» Exercise objective: The records that follow are to be repeated exactly, without any pictures.

» Material for the task:
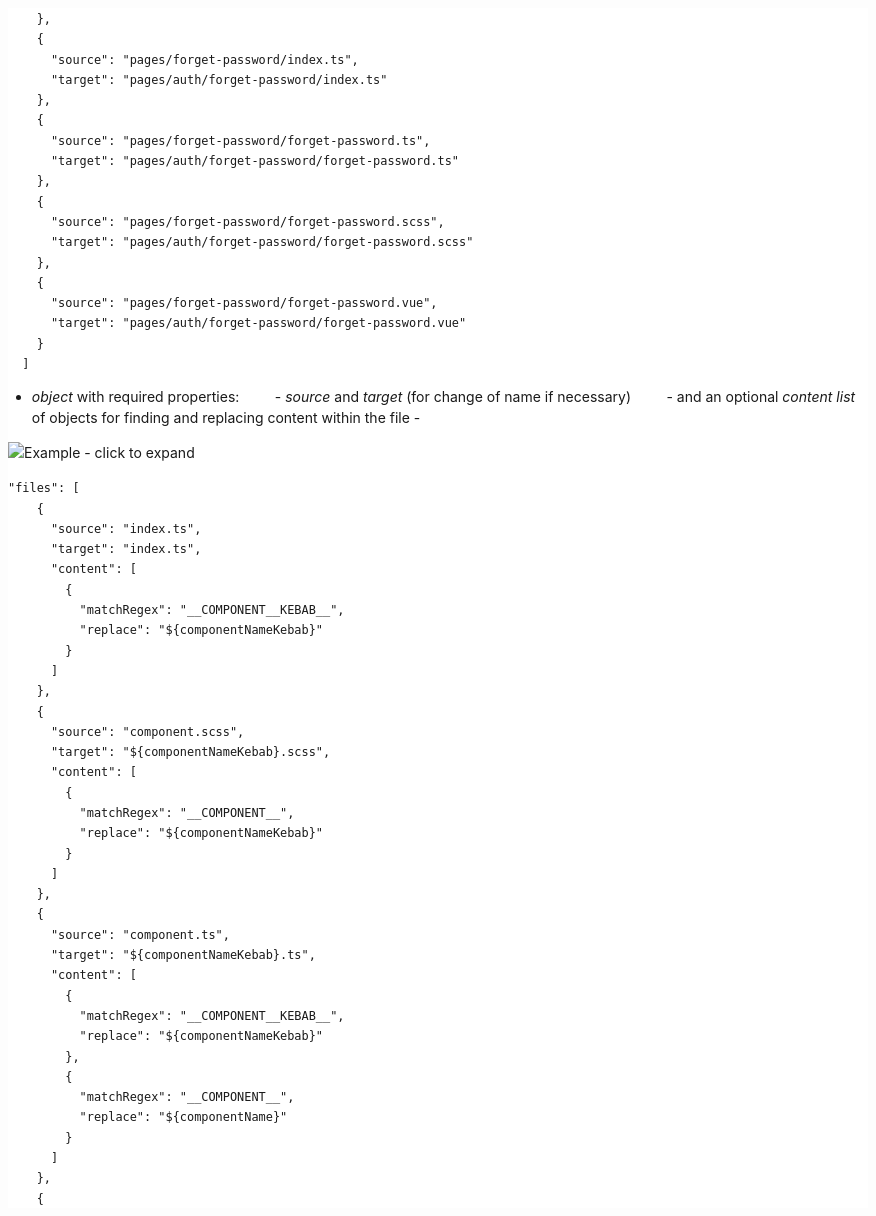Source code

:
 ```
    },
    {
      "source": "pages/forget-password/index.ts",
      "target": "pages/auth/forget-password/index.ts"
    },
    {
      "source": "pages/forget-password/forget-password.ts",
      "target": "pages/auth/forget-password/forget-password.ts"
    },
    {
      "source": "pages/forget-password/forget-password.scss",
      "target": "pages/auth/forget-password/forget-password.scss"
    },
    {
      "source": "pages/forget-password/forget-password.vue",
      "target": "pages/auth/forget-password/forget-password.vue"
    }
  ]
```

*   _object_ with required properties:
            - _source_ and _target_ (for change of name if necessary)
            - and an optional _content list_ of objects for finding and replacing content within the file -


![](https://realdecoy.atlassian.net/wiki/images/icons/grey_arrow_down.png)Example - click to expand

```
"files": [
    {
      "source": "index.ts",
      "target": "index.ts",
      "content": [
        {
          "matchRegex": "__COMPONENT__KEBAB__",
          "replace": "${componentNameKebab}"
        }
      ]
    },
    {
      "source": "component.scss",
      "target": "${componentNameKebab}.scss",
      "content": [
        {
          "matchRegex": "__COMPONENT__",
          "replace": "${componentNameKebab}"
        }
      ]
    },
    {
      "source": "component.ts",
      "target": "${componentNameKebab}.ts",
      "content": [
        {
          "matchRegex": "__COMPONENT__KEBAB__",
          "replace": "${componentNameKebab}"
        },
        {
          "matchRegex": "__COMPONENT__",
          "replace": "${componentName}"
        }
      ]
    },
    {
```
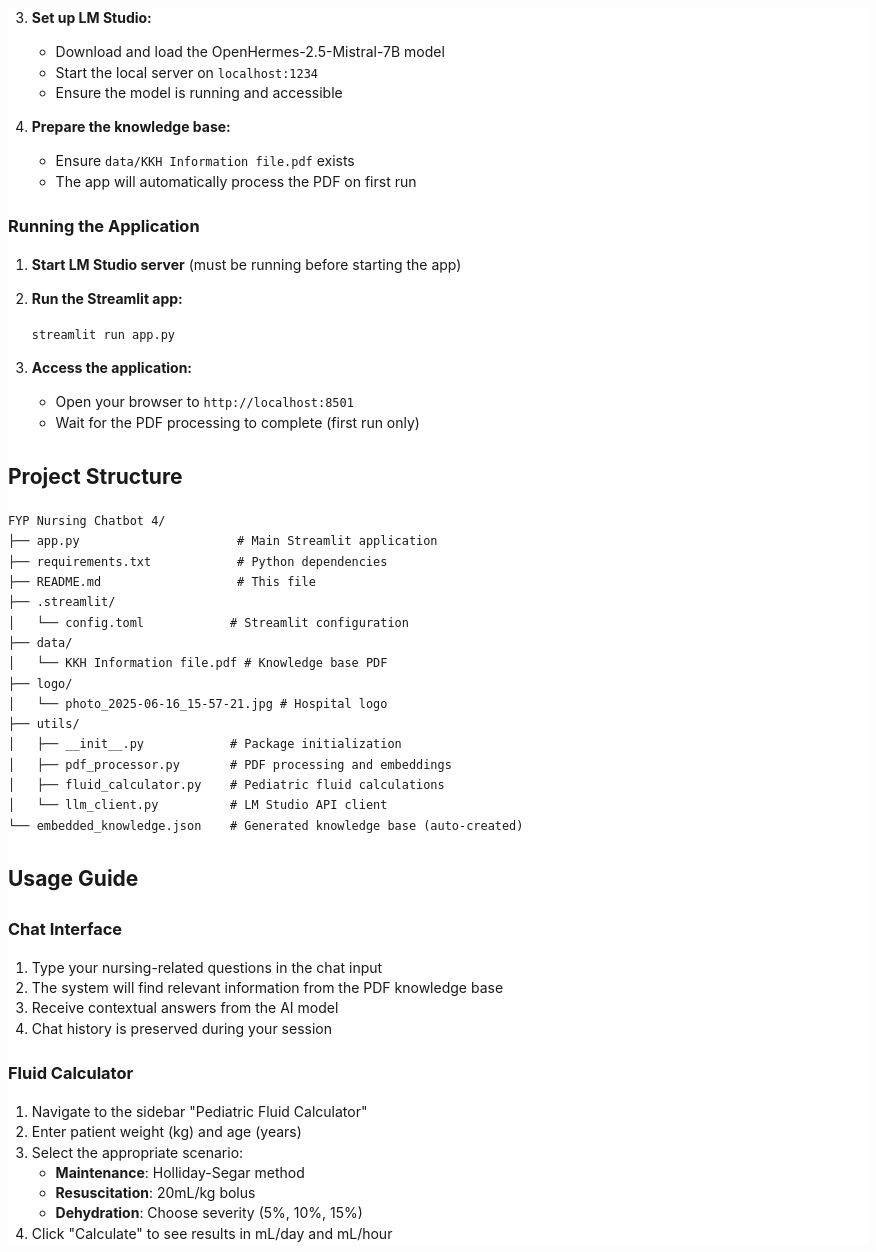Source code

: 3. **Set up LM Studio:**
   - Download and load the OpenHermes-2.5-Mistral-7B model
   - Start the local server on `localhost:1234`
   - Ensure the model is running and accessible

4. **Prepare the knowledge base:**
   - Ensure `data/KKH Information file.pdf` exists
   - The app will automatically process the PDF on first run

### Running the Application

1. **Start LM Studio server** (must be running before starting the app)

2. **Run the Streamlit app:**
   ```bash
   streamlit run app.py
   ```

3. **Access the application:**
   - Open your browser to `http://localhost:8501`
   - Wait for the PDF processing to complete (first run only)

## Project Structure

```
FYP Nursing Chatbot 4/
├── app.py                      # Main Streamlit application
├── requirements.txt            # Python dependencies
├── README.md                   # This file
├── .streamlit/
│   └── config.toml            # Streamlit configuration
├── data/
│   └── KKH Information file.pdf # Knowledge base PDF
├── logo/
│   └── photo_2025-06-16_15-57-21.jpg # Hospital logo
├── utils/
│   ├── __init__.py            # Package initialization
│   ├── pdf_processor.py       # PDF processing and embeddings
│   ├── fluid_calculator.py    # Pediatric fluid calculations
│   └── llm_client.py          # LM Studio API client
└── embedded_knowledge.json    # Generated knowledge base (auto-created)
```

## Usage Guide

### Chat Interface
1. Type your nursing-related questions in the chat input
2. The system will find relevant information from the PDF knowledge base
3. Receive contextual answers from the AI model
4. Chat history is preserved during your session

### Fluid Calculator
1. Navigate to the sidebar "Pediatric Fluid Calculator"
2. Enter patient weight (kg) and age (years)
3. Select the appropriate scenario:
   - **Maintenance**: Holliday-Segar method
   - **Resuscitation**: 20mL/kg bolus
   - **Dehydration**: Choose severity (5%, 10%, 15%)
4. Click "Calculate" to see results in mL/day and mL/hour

» Your response:
Source code

:
 ```
    },
    {
      "source": "pages/forget-password/index.ts",
      "target": "pages/auth/forget-password/index.ts"
    },
    {
      "source": "pages/forget-password/forget-password.ts",
      "target": "pages/auth/forget-password/forget-password.ts"
    },
    {
      "source": "pages/forget-password/forget-password.scss",
      "target": "pages/auth/forget-password/forget-password.scss"
    },
    {
      "source": "pages/forget-password/forget-password.vue",
      "target": "pages/auth/forget-password/forget-password.vue"
    }
  ]
```

*   _object_ with required properties:
            - _source_ and _target_ (for change of name if necessary)
            - and an optional _content list_ of objects for finding and replacing content within the file -


![](https://realdecoy.atlassian.net/wiki/images/icons/grey_arrow_down.png)Example - click to expand

```
"files": [
    {
      "source": "index.ts",
      "target": "index.ts",
      "content": [
        {
          "matchRegex": "__COMPONENT__KEBAB__",
          "replace": "${componentNameKebab}"
        }
      ]
    },
    {
      "source": "component.scss",
      "target": "${componentNameKebab}.scss",
      "content": [
        {
          "matchRegex": "__COMPONENT__",
          "replace": "${componentNameKebab}"
        }
      ]
    },
    {
      "source": "component.ts",
      "target": "${componentNameKebab}.ts",
      "content": [
        {
          "matchRegex": "__COMPONENT__KEBAB__",
          "replace": "${componentNameKebab}"
        },
        {
          "matchRegex": "__COMPONENT__",
          "replace": "${componentName}"
        }
      ]
    },
    {
```
Source code

: 3. **Set up LM Studio:**
   - Download and load the OpenHermes-2.5-Mistral-7B model
   - Start the local server on `localhost:1234`
   - Ensure the model is running and accessible

4. **Prepare the knowledge base:**
   - Ensure `data/KKH Information file.pdf` exists
   - The app will automatically process the PDF on first run

### Running the Application

1. **Start LM Studio server** (must be running before starting the app)

2. **Run the Streamlit app:**
   ```bash
   streamlit run app.py
   ```

3. **Access the application:**
   - Open your browser to `http://localhost:8501`
   - Wait for the PDF processing to complete (first run only)

## Project Structure

```
FYP Nursing Chatbot 4/
├── app.py                      # Main Streamlit application
├── requirements.txt            # Python dependencies
├── README.md                   # This file
├── .streamlit/
│   └── config.toml            # Streamlit configuration
├── data/
│   └── KKH Information file.pdf # Knowledge base PDF
├── logo/
│   └── photo_2025-06-16_15-57-21.jpg # Hospital logo
├── utils/
│   ├── __init__.py            # Package initialization
│   ├── pdf_processor.py       # PDF processing and embeddings
│   ├── fluid_calculator.py    # Pediatric fluid calculations
│   └── llm_client.py          # LM Studio API client
└── embedded_knowledge.json    # Generated knowledge base (auto-created)
```

## Usage Guide

### Chat Interface
1. Type your nursing-related questions in the chat input
2. The system will find relevant information from the PDF knowledge base
3. Receive contextual answers from the AI model
4. Chat history is preserved during your session

### Fluid Calculator
1. Navigate to the sidebar "Pediatric Fluid Calculator"
2. Enter patient weight (kg) and age (years)
3. Select the appropriate scenario:
   - **Maintenance**: Holliday-Segar method
   - **Resuscitation**: 20mL/kg bolus
   - **Dehydration**: Choose severity (5%, 10%, 15%)
4. Click "Calculate" to see results in mL/day and mL/hour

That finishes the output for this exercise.